Work to be completed » Take every line of the material below that includes the string "Normal" and copy it out.

[[ Source material open ]]

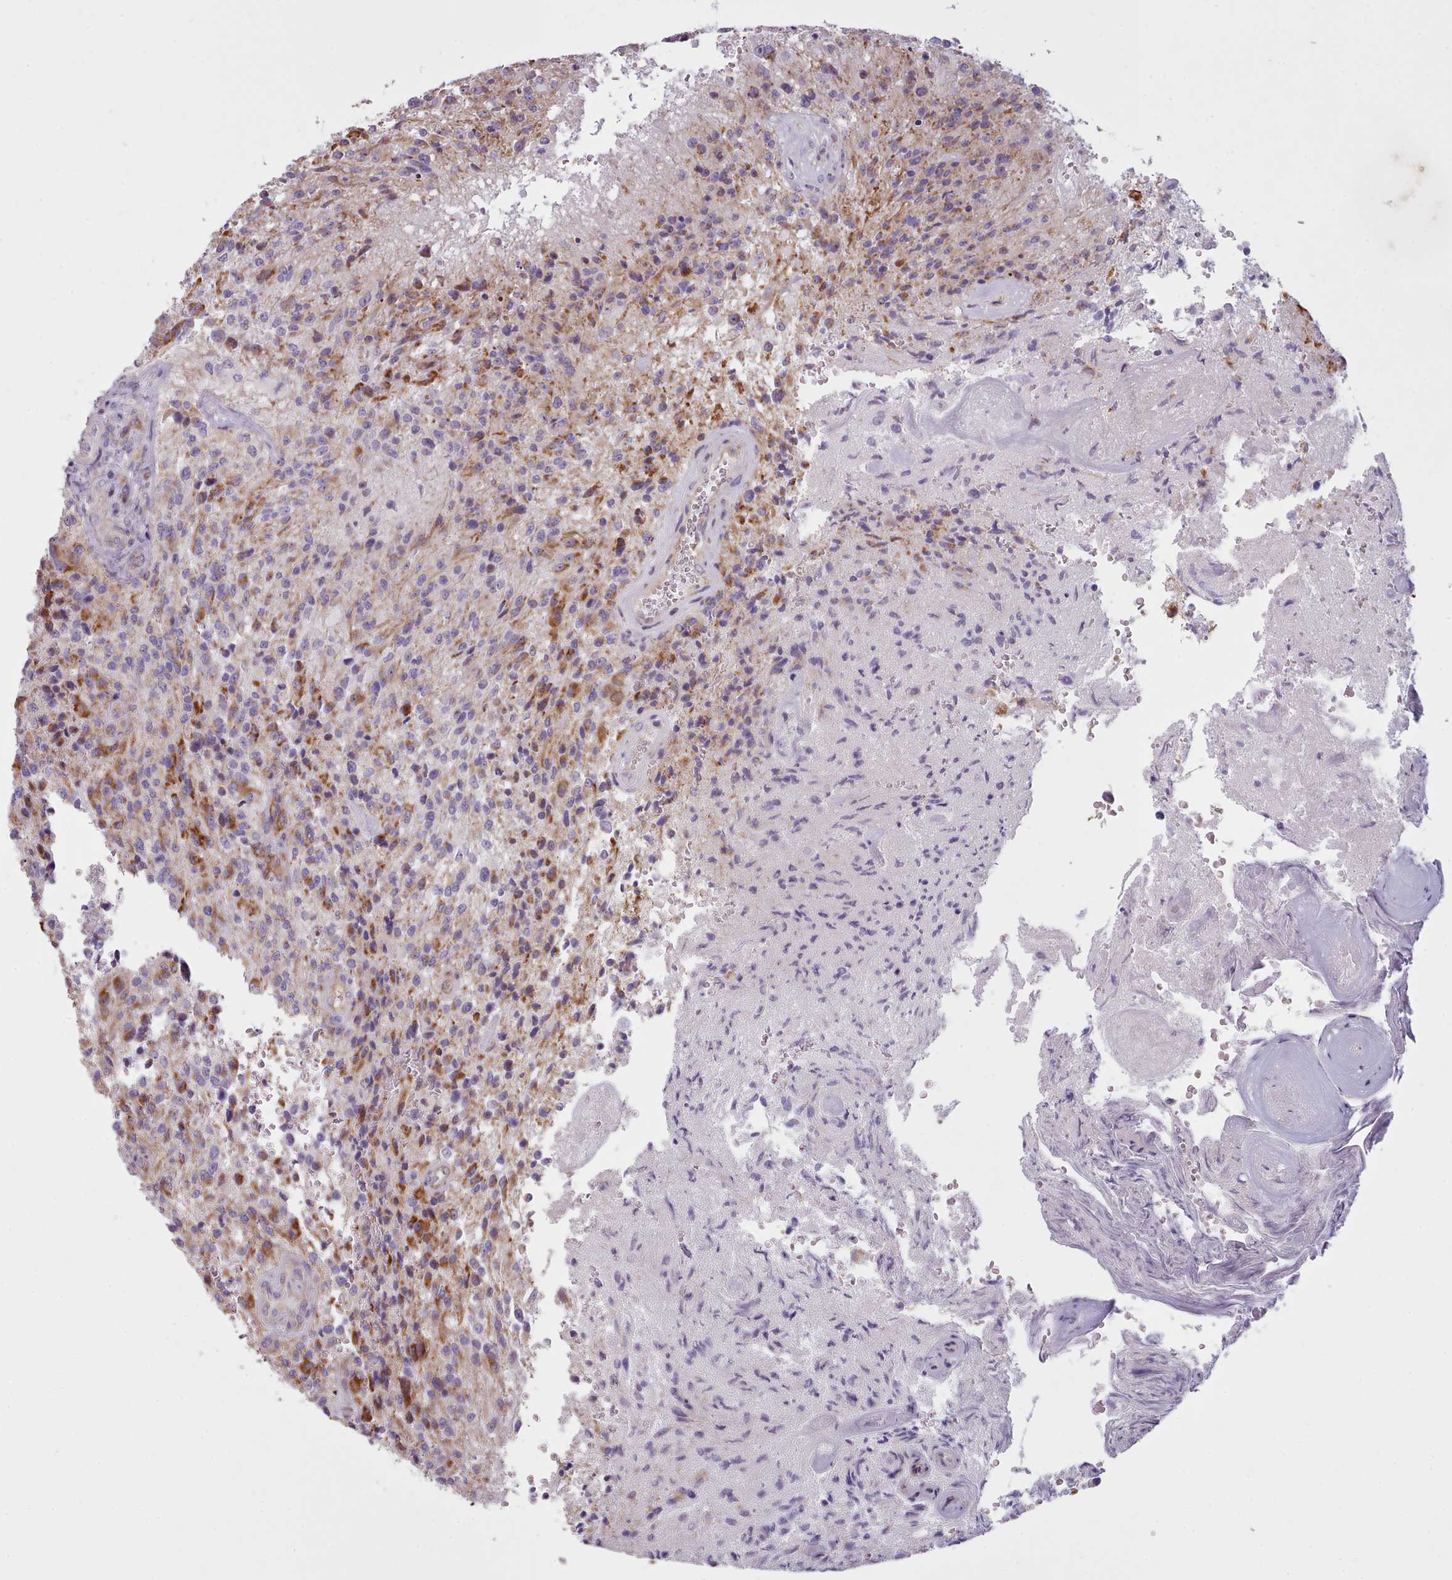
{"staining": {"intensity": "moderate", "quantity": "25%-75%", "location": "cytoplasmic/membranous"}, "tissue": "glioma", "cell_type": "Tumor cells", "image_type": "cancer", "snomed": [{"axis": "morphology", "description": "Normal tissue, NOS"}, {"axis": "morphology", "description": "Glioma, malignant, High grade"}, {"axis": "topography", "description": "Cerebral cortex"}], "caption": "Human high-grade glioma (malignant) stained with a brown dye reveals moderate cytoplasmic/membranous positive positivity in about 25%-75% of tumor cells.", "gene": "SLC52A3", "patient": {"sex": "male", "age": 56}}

[[ Source material closed ]]
[[ Source material open ]]

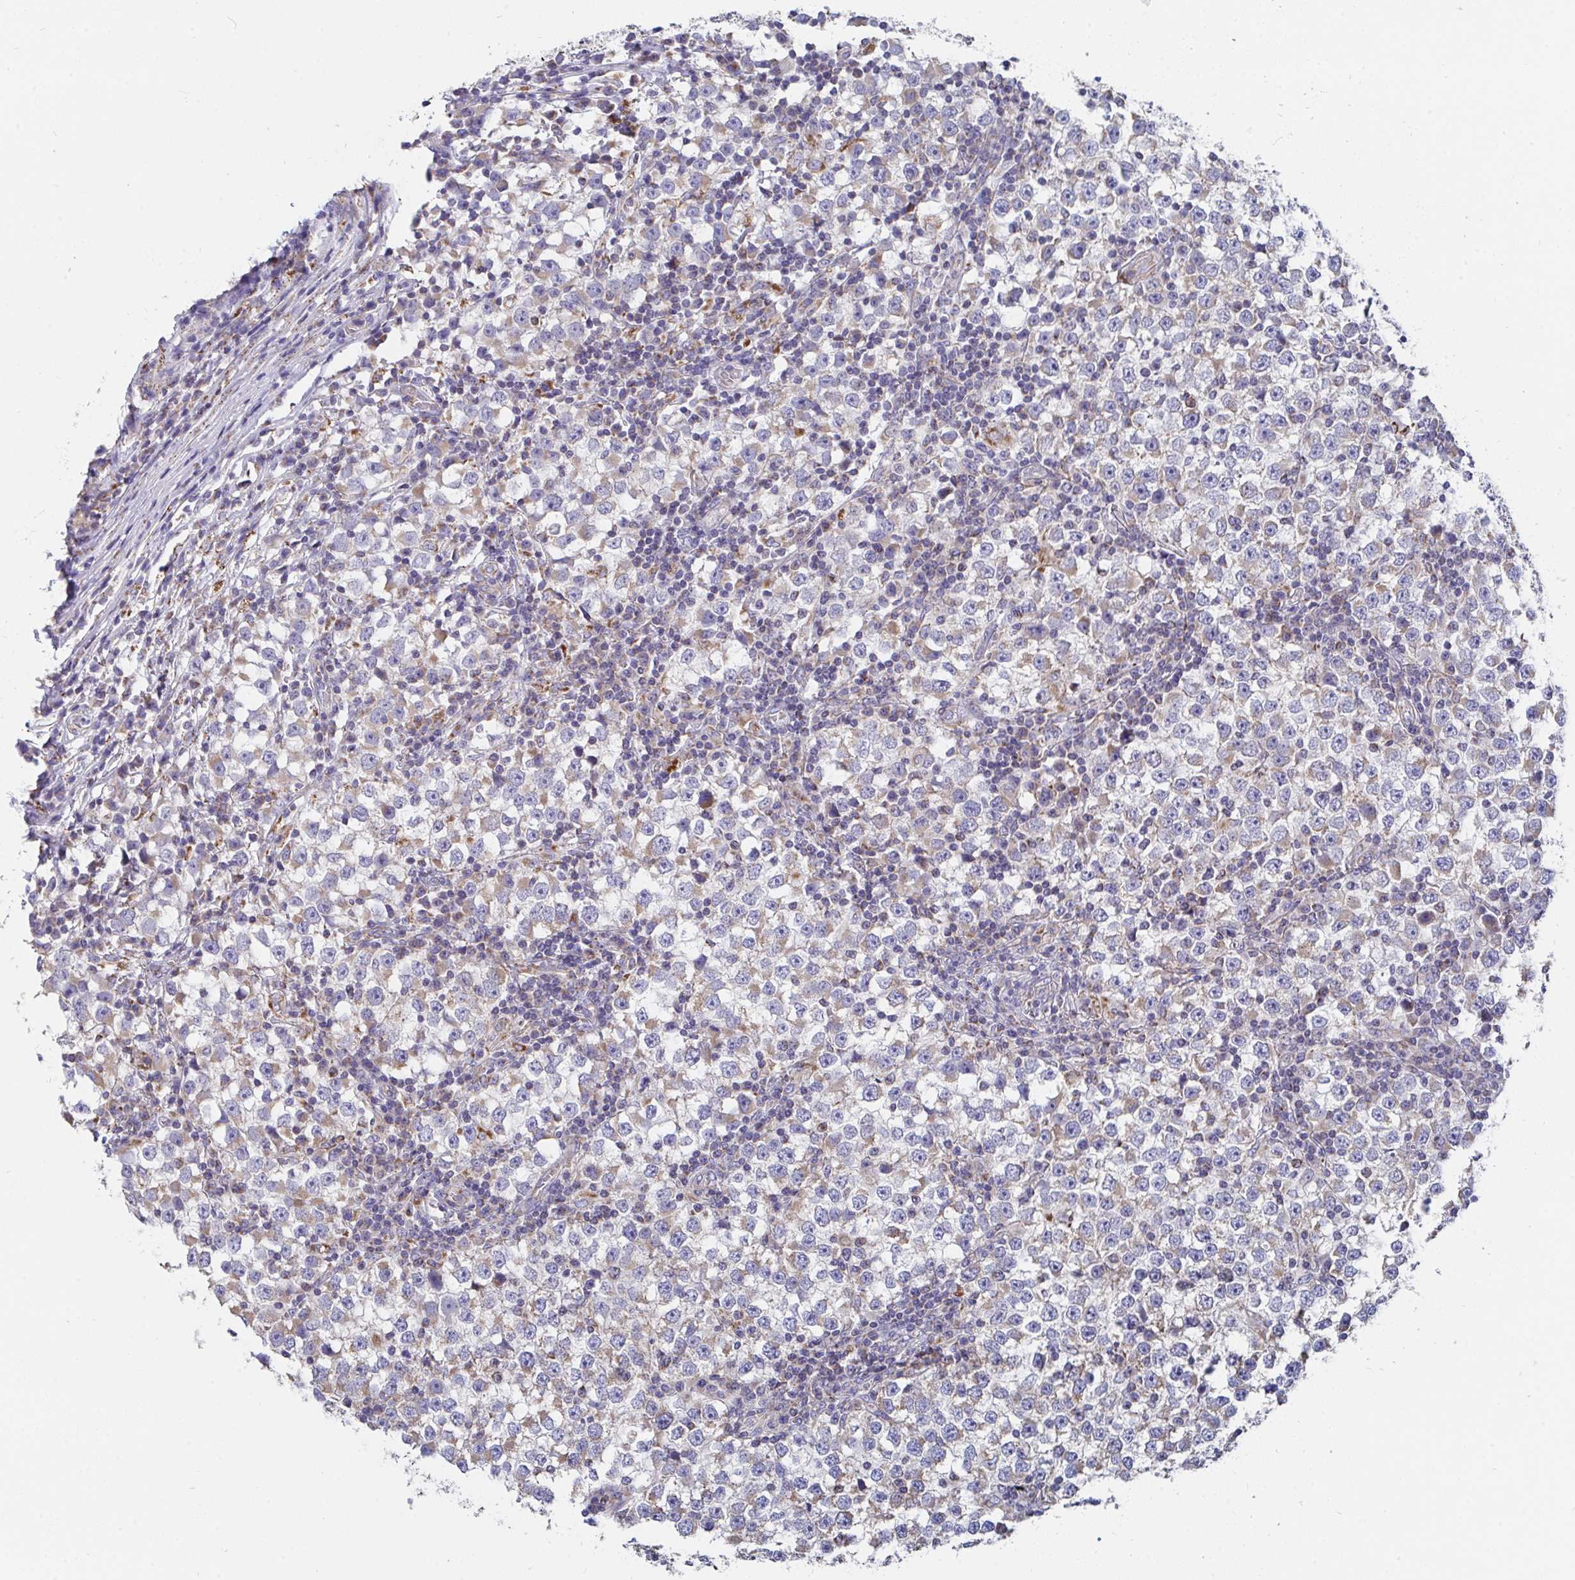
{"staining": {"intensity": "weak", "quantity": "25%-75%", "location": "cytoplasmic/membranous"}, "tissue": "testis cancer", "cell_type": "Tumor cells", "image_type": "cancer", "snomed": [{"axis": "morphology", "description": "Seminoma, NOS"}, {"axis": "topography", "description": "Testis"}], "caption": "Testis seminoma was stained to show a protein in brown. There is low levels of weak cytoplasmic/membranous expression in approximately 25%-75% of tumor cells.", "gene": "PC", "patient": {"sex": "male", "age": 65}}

[[ Source material closed ]]
[[ Source material open ]]

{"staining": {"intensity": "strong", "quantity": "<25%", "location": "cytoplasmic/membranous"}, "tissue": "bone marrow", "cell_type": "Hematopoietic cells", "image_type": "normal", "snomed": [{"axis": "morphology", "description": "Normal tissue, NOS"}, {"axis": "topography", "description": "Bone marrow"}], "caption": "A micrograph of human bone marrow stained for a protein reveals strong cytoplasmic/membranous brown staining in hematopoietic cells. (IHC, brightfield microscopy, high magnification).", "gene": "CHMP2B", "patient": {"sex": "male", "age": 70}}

[[ Source material closed ]]

Output »
{"staining": {"intensity": "moderate", "quantity": "25%-75%", "location": "cytoplasmic/membranous"}, "tissue": "glioma", "cell_type": "Tumor cells", "image_type": "cancer", "snomed": [{"axis": "morphology", "description": "Normal tissue, NOS"}, {"axis": "morphology", "description": "Glioma, malignant, High grade"}, {"axis": "topography", "description": "Cerebral cortex"}], "caption": "Human high-grade glioma (malignant) stained with a brown dye reveals moderate cytoplasmic/membranous positive positivity in about 25%-75% of tumor cells.", "gene": "SLC52A3", "patient": {"sex": "male", "age": 56}}
{"staining": {"intensity": "strong", "quantity": "<25%", "location": "cytoplasmic/membranous"}, "tissue": "bone marrow", "cell_type": "Hematopoietic cells", "image_type": "normal", "snomed": [{"axis": "morphology", "description": "Normal tissue, NOS"}, {"axis": "topography", "description": "Bone marrow"}], "caption": "A micrograph of human bone marrow stained for a protein reveals strong cytoplasmic/membranous brown staining in hematopoietic cells. (IHC, brightfield microscopy, high magnification).", "gene": "CHMP2B", "patient": {"sex": "male", "age": 70}}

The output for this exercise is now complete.